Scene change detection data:
==================================================

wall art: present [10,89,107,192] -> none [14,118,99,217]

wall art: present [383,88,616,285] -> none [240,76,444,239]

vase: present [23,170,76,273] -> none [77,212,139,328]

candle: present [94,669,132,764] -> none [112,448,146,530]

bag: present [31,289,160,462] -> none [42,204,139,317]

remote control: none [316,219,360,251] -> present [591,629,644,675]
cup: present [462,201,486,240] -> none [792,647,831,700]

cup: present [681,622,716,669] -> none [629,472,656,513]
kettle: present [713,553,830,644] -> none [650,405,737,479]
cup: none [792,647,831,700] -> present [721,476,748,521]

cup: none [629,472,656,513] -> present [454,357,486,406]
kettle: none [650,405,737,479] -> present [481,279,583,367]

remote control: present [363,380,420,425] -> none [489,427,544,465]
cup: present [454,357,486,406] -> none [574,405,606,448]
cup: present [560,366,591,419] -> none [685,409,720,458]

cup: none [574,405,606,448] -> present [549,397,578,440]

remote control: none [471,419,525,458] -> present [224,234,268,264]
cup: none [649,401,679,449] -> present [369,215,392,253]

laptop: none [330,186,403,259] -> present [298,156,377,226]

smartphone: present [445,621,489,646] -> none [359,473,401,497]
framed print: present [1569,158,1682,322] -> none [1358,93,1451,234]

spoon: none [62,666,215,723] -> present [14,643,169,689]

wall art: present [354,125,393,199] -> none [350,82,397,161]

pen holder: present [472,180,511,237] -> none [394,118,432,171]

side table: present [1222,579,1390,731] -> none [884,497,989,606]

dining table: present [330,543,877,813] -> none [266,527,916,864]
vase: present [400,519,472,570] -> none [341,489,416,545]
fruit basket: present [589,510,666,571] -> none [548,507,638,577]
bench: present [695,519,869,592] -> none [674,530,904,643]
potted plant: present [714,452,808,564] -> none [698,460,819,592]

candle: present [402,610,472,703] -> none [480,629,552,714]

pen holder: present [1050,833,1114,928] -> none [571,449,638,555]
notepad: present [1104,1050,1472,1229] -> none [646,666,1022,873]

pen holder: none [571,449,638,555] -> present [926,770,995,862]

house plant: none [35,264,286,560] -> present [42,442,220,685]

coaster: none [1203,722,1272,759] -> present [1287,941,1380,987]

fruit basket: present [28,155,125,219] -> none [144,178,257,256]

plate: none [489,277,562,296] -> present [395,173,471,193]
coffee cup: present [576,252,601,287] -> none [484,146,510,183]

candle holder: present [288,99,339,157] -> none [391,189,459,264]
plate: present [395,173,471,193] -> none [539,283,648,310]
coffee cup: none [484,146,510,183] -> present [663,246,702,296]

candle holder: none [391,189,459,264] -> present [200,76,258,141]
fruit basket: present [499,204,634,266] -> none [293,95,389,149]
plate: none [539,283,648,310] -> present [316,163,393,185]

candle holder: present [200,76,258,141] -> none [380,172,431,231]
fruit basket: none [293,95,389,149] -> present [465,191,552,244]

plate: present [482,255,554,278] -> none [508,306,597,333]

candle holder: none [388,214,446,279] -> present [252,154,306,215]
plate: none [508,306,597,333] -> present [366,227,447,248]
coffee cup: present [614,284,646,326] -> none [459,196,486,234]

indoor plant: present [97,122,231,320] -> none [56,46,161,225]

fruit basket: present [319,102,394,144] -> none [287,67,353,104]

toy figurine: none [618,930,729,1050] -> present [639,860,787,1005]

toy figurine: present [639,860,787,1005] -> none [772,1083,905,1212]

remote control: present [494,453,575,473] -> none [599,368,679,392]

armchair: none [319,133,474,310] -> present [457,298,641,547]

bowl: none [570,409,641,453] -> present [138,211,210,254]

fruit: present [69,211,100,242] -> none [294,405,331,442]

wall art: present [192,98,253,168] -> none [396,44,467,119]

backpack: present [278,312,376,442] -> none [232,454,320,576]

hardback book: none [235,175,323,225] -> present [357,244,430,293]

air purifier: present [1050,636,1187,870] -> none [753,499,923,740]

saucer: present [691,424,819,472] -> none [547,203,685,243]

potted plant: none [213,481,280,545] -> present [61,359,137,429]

==================================================

- [GOAL OF THE EXERCISE] Each entry above is to be copied out exactly as written.

- [OUTPUT OF THE EXERCISE]
wall art: present [10,89,107,192] -> none [14,118,99,217]

wall art: present [383,88,616,285] -> none [240,76,444,239]

vase: present [23,170,76,273] -> none [77,212,139,328]

candle: present [94,669,132,764] -> none [112,448,146,530]

bag: present [31,289,160,462] -> none [42,204,139,317]

remote control: none [316,219,360,251] -> present [591,629,644,675]
cup: present [462,201,486,240] -> none [792,647,831,700]

cup: present [681,622,716,669] -> none [629,472,656,513]
kettle: present [713,553,830,644] -> none [650,405,737,479]
cup: none [792,647,831,700] -> present [721,476,748,521]

cup: none [629,472,656,513] -> present [454,357,486,406]
kettle: none [650,405,737,479] -> present [481,279,583,367]

remote control: present [363,380,420,425] -> none [489,427,544,465]
cup: present [454,357,486,406] -> none [574,405,606,448]
cup: present [560,366,591,419] -> none [685,409,720,458]

cup: none [574,405,606,448] -> present [549,397,578,440]

remote control: none [471,419,525,458] -> present [224,234,268,264]
cup: none [649,401,679,449] -> present [369,215,392,253]

laptop: none [330,186,403,259] -> present [298,156,377,226]

smartphone: present [445,621,489,646] -> none [359,473,401,497]
framed print: present [1569,158,1682,322] -> none [1358,93,1451,234]

spoon: none [62,666,215,723] -> present [14,643,169,689]

wall art: present [354,125,393,199] -> none [350,82,397,161]

pen holder: present [472,180,511,237] -> none [394,118,432,171]

side table: present [1222,579,1390,731] -> none [884,497,989,606]

dining table: present [330,543,877,813] -> none [266,527,916,864]
vase: present [400,519,472,570] -> none [341,489,416,545]
fruit basket: present [589,510,666,571] -> none [548,507,638,577]
bench: present [695,519,869,592] -> none [674,530,904,643]
potted plant: present [714,452,808,564] -> none [698,460,819,592]

candle: present [402,610,472,703] -> none [480,629,552,714]

pen holder: present [1050,833,1114,928] -> none [571,449,638,555]
notepad: present [1104,1050,1472,1229] -> none [646,666,1022,873]

pen holder: none [571,449,638,555] -> present [926,770,995,862]

house plant: none [35,264,286,560] -> present [42,442,220,685]

coaster: none [1203,722,1272,759] -> present [1287,941,1380,987]

fruit basket: present [28,155,125,219] -> none [144,178,257,256]

plate: none [489,277,562,296] -> present [395,173,471,193]
coffee cup: present [576,252,601,287] -> none [484,146,510,183]

candle holder: present [288,99,339,157] -> none [391,189,459,264]
plate: present [395,173,471,193] -> none [539,283,648,310]
coffee cup: none [484,146,510,183] -> present [663,246,702,296]

candle holder: none [391,189,459,264] -> present [200,76,258,141]
fruit basket: present [499,204,634,266] -> none [293,95,389,149]
plate: none [539,283,648,310] -> present [316,163,393,185]

candle holder: present [200,76,258,141] -> none [380,172,431,231]
fruit basket: none [293,95,389,149] -> present [465,191,552,244]

plate: present [482,255,554,278] -> none [508,306,597,333]

candle holder: none [388,214,446,279] -> present [252,154,306,215]
plate: none [508,306,597,333] -> present [366,227,447,248]
coffee cup: present [614,284,646,326] -> none [459,196,486,234]

indoor plant: present [97,122,231,320] -> none [56,46,161,225]

fruit basket: present [319,102,394,144] -> none [287,67,353,104]

toy figurine: none [618,930,729,1050] -> present [639,860,787,1005]

toy figurine: present [639,860,787,1005] -> none [772,1083,905,1212]

remote control: present [494,453,575,473] -> none [599,368,679,392]

armchair: none [319,133,474,310] -> present [457,298,641,547]

bowl: none [570,409,641,453] -> present [138,211,210,254]

fruit: present [69,211,100,242] -> none [294,405,331,442]

wall art: present [192,98,253,168] -> none [396,44,467,119]

backpack: present [278,312,376,442] -> none [232,454,320,576]

hardback book: none [235,175,323,225] -> present [357,244,430,293]

air purifier: present [1050,636,1187,870] -> none [753,499,923,740]

saucer: present [691,424,819,472] -> none [547,203,685,243]

potted plant: none [213,481,280,545] -> present [61,359,137,429]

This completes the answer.